Assignment. Return the listing in full and exactly, but without a single picture.

Data to use.
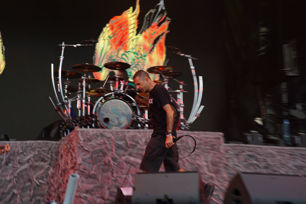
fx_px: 510
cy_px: 102
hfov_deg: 33.4
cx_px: 153
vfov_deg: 22.6
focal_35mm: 60
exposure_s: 1/50
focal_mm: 60
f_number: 5
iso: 100
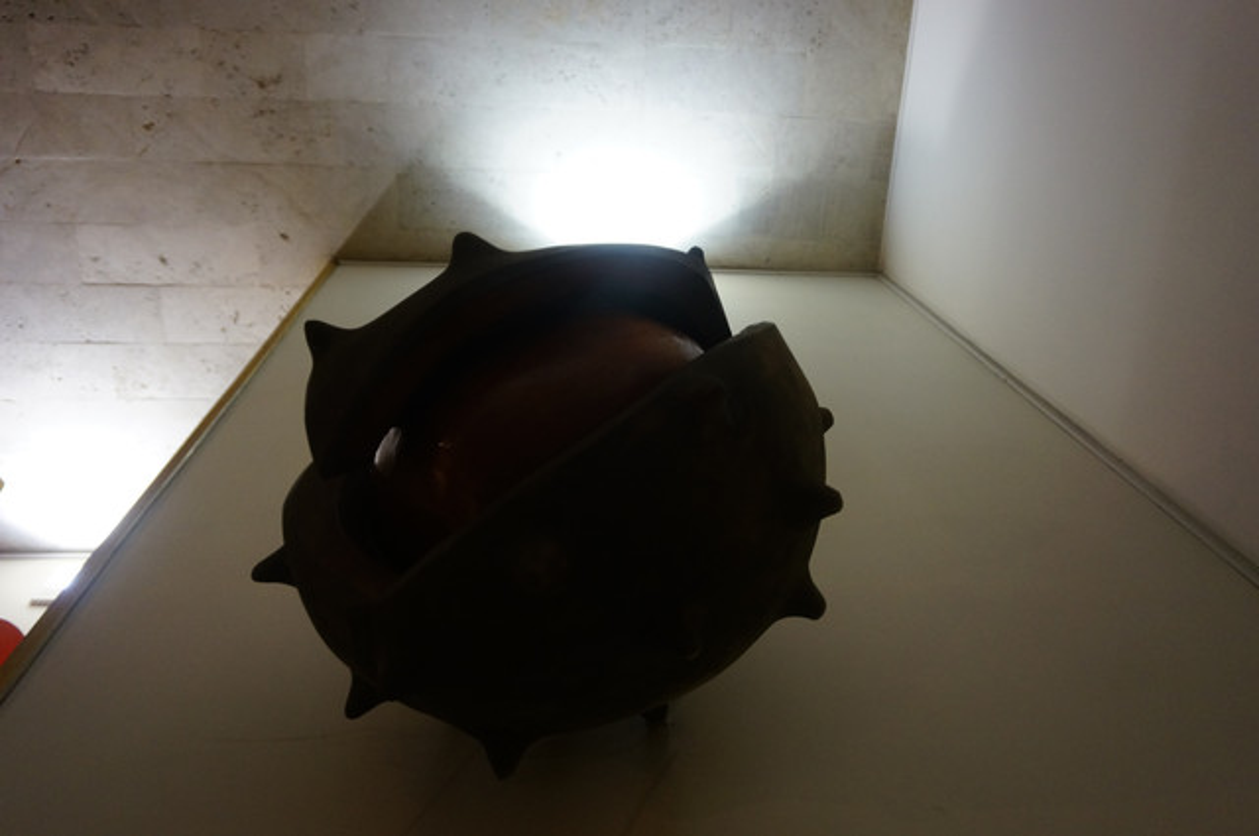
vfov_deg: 43.5
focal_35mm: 30
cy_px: 418
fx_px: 1048
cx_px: 630
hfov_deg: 62.0
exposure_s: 1/60
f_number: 4
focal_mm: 20
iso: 1000
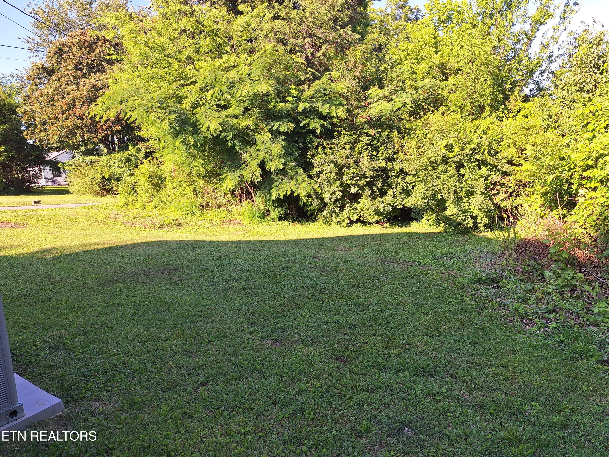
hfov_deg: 73.9
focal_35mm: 23
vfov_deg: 58.9
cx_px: 304
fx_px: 405
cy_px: 228
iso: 40
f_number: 1.8
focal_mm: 5.54
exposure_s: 1/625
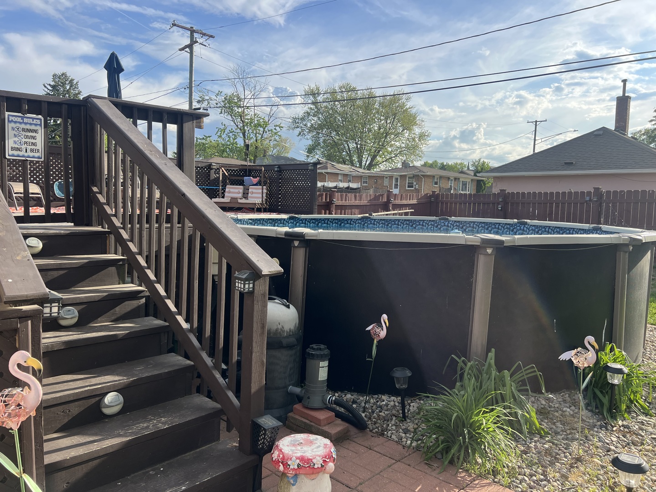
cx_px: 328
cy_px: 246
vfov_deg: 53.1
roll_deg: -1.7
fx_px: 493
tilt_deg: -4.9
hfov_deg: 67.3
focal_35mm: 26
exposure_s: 1/1972
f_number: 1.5
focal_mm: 5.7
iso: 50
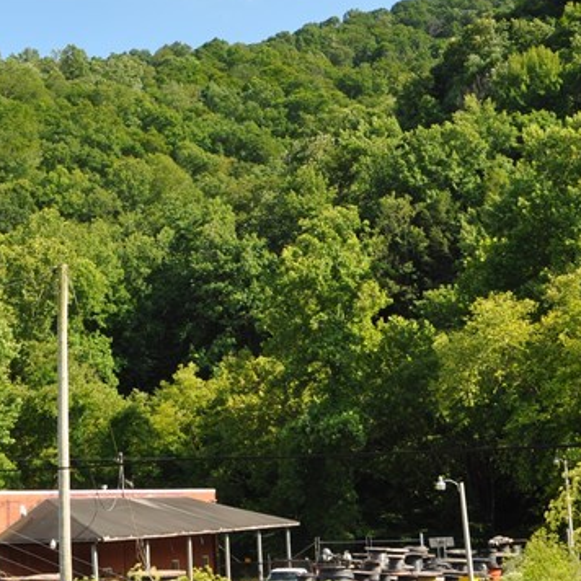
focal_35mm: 70
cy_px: 16
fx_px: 1329
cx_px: 140
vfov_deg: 23.7
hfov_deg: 24.4
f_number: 10
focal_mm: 18
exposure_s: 1/200
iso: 200
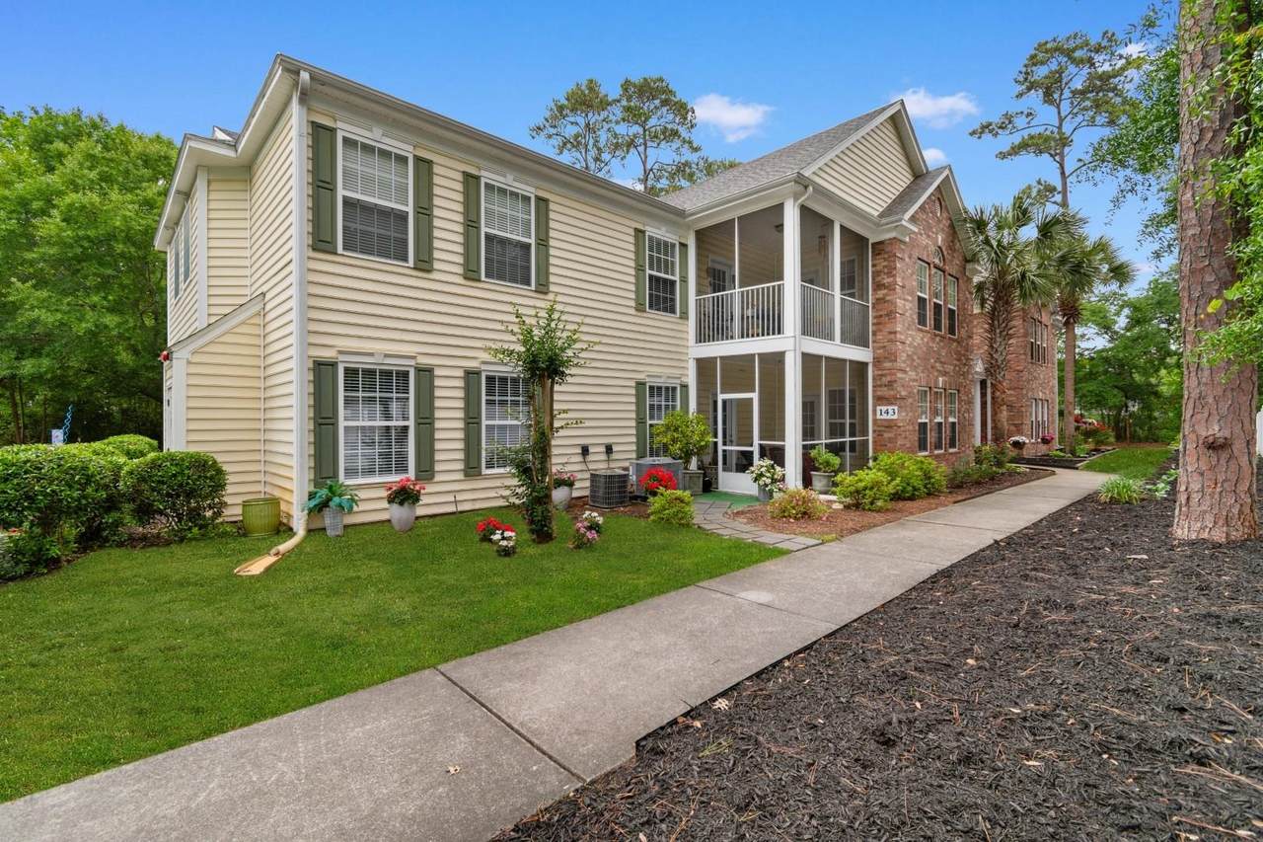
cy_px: 421
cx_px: 632
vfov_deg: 77.3
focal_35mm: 15
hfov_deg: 100.4
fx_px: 526
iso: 100
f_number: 5.6
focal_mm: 10
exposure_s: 1/125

Task solution.
fx_px: 510
cy_px: 102
hfov_deg: 33.4
cx_px: 153
vfov_deg: 22.6
focal_35mm: 60
exposure_s: 1/50
focal_mm: 60
f_number: 5
iso: 100
vfov_deg: 43.5
focal_35mm: 30
cy_px: 418
fx_px: 1048
cx_px: 630
hfov_deg: 62.0
exposure_s: 1/60
f_number: 4
focal_mm: 20
iso: 1000
hfov_deg: 73.9
focal_35mm: 23
vfov_deg: 58.9
cx_px: 304
fx_px: 405
cy_px: 228
iso: 40
f_number: 1.8
focal_mm: 5.54
exposure_s: 1/625
cx_px: 328
cy_px: 246
vfov_deg: 53.1
roll_deg: -1.7
fx_px: 493
tilt_deg: -4.9
hfov_deg: 67.3
focal_35mm: 26
exposure_s: 1/1972
f_number: 1.5
focal_mm: 5.7
iso: 50
focal_35mm: 70
cy_px: 16
fx_px: 1329
cx_px: 140
vfov_deg: 23.7
hfov_deg: 24.4
f_number: 10
focal_mm: 18
exposure_s: 1/200
iso: 200
cy_px: 421
cx_px: 632
vfov_deg: 77.3
focal_35mm: 15
hfov_deg: 100.4
fx_px: 526
iso: 100
f_number: 5.6
focal_mm: 10
exposure_s: 1/125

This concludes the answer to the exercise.